§ **TU OBJETIVO**
Duplica completo, carácter por carácter, el fragmento de texto que aparece más abajo sobre cómo instalar visores de PDF en Linux.

§ **FRAGMENTO DE TEXTO**
****************
INSTALAR ADOBE ACROREAD

Para leer documentos PDF si no te gusta el visor por defecto. Podemos usar Acrobe Reader, lo instalamos con:

sudo apt-get install acroread

saludos


----------



## el-rey-julien (Feb 28, 2010)

aplauso osk-rin grasias por el dato ya lo estoy instalando,eso no lo sabia

Paquetes sugeridos:
  acroread-plugins mozilla-acroread

http://ftp.uni-kl.de lenny/main 
la url por si algun otro quiere instalarlo,
en mi caso puse apt-get install acroread y salio de una sin agregar nada a las sources.list
para lenny,el foxi lo voy a buscar para dejarlo nativo,aclaro que ando con algunos problemitas de permisos por eso use el apt sin el sudo

ya encontre y estoy descargando el tar , esta aca para todos los usuarios de linux que lean esto http://www.foxitsoftware.com/pdf/desklinux/ l


----------



## osk_rin (Feb 28, 2010)

de nada gustavo para esto es el foro para compartir 

yo los tengo todos instalados
aqui esta la web donde explica diferentes formas para instalar el foxit tambien esta el paquete .deb
http://www.glatelier.org/2009/09/foxit-reader-visor-de-pdf-¡ahora-en-gnulinux/
yo adoro linux ya que la mayoría del software se en cuenta en los repositorios y por tanto es muy seguro todo   aquí una captura.
****************
§ **REGISTROS**

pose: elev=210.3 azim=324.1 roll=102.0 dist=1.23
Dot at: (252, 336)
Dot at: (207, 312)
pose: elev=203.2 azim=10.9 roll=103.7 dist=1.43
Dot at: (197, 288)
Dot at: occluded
****************
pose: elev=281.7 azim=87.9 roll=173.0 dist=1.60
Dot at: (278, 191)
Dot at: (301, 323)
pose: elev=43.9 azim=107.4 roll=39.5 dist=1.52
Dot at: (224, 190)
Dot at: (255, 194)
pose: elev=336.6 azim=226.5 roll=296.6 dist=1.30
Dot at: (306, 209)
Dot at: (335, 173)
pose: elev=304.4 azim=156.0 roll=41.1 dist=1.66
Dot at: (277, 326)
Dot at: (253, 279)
****************
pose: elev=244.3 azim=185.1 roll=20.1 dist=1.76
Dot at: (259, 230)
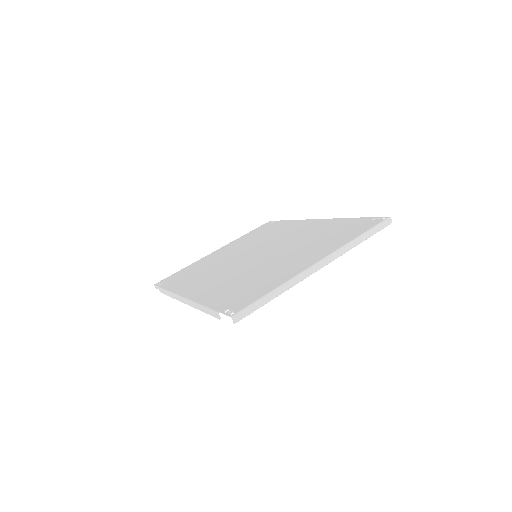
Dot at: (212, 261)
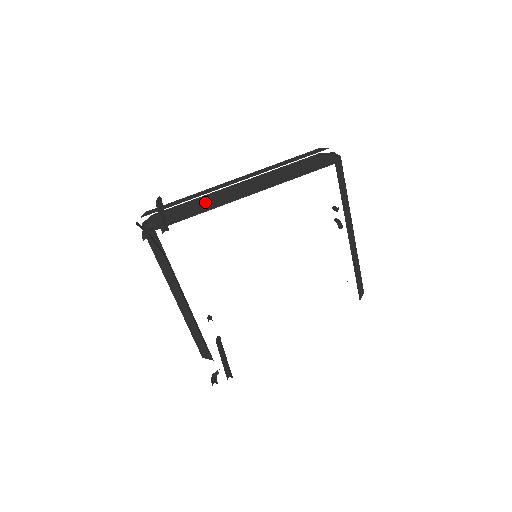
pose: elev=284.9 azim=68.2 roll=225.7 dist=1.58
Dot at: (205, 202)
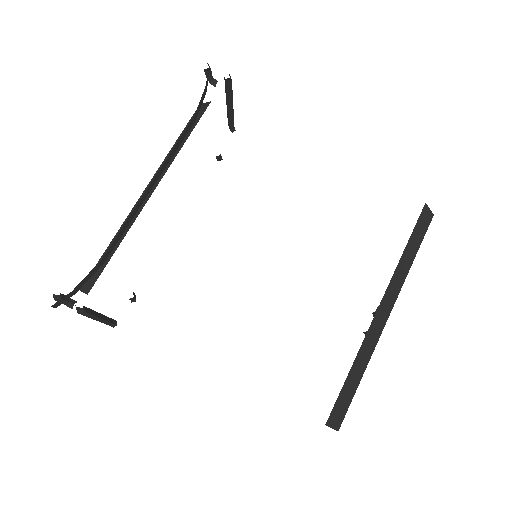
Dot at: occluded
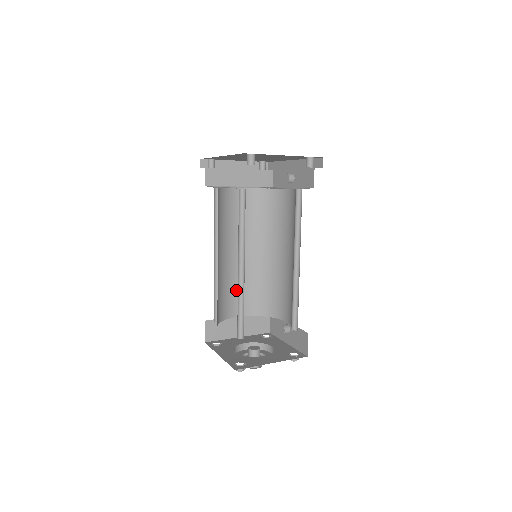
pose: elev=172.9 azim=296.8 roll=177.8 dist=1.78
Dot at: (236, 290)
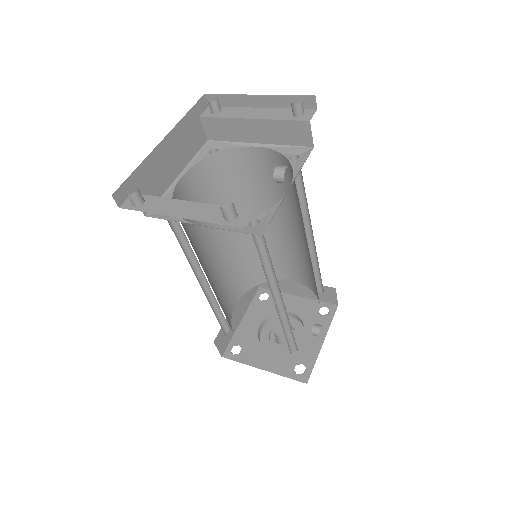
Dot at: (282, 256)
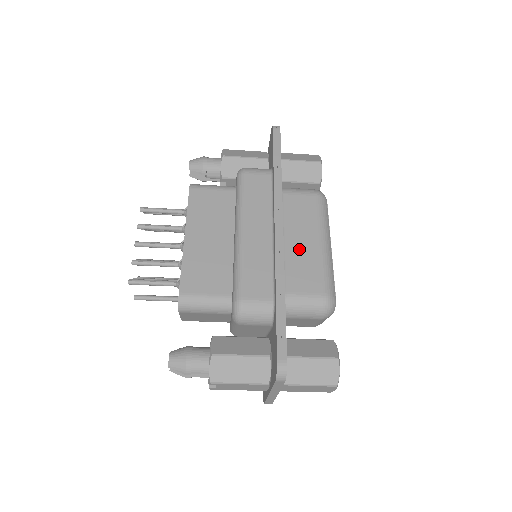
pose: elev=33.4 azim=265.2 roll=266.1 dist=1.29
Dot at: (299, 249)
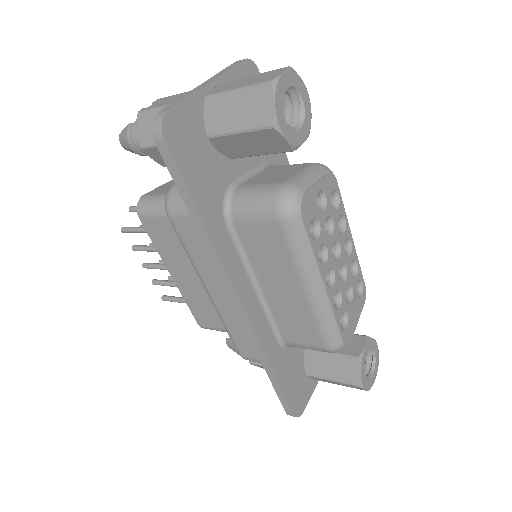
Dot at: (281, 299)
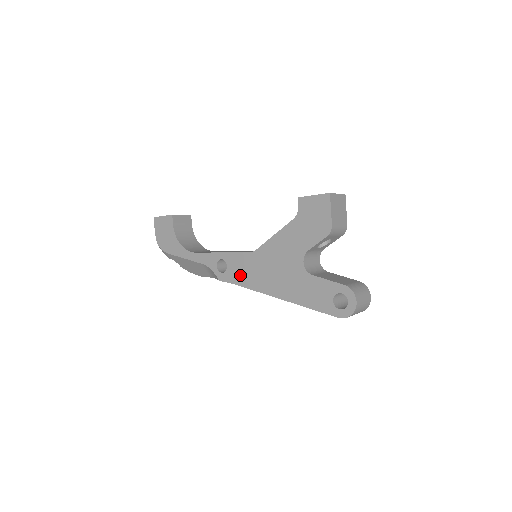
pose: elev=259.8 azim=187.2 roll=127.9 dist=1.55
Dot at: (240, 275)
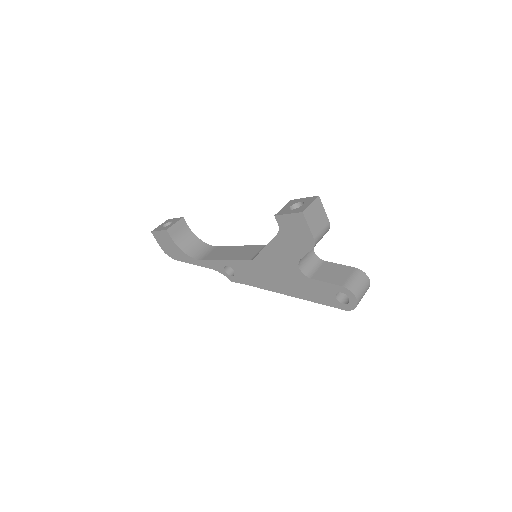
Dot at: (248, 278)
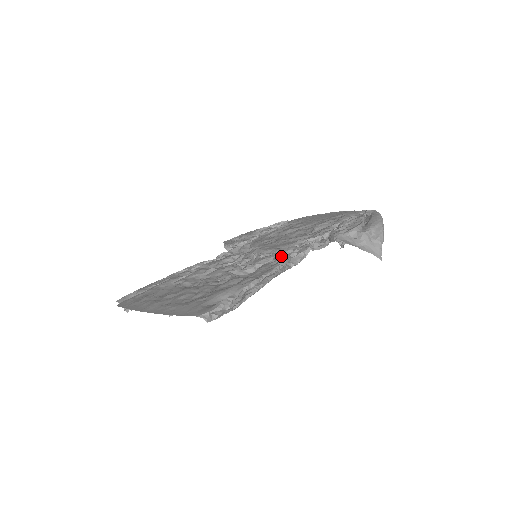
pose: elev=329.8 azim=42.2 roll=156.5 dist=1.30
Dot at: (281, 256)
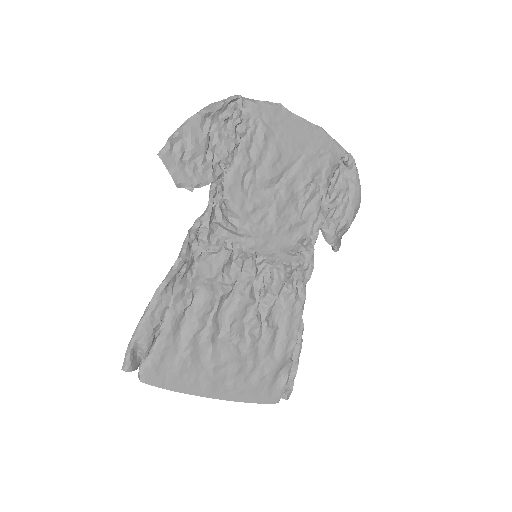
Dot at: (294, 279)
****************
§ **SOLUCIÓN A CONTINUACIÓN**
INSTALAR ADOBE ACROREAD

Para leer documentos PDF si no te gusta el visor por defecto. Podemos usar Acrobe Reader, lo instalamos con:

sudo apt-get install acroread

saludos


----------



## el-rey-julien (Feb 28, 2010)

aplauso osk-rin grasias por el dato ya lo estoy instalando,eso no lo sabia

Paquetes sugeridos:
  acroread-plugins mozilla-acroread

http://ftp.uni-kl.de lenny/main 
la url por si algun otro quiere instalarlo,
en mi caso puse apt-get install acroread y salio de una sin agregar nada a las sources.list
para lenny,el foxi lo voy a buscar para dejarlo nativo,aclaro que ando con algunos problemitas de permisos por eso use el apt sin el sudo

ya encontre y estoy descargando el tar , esta aca para todos los usuarios de linux que lean esto http://www.foxitsoftware.com/pdf/desklinux/ l


----------



## osk_rin (Feb 28, 2010)

de nada gustavo para esto es el foro para compartir 

yo los tengo todos instalados
aqui esta la web donde explica diferentes formas para instalar el foxit tambien esta el paquete .deb
http://www.glatelier.org/2009/09/foxit-reader-visor-de-pdf-¡ahora-en-gnulinux/
yo adoro linux ya que la mayoría del software se en cuenta en los repositorios y por tanto es muy seguro todo   aquí una captura.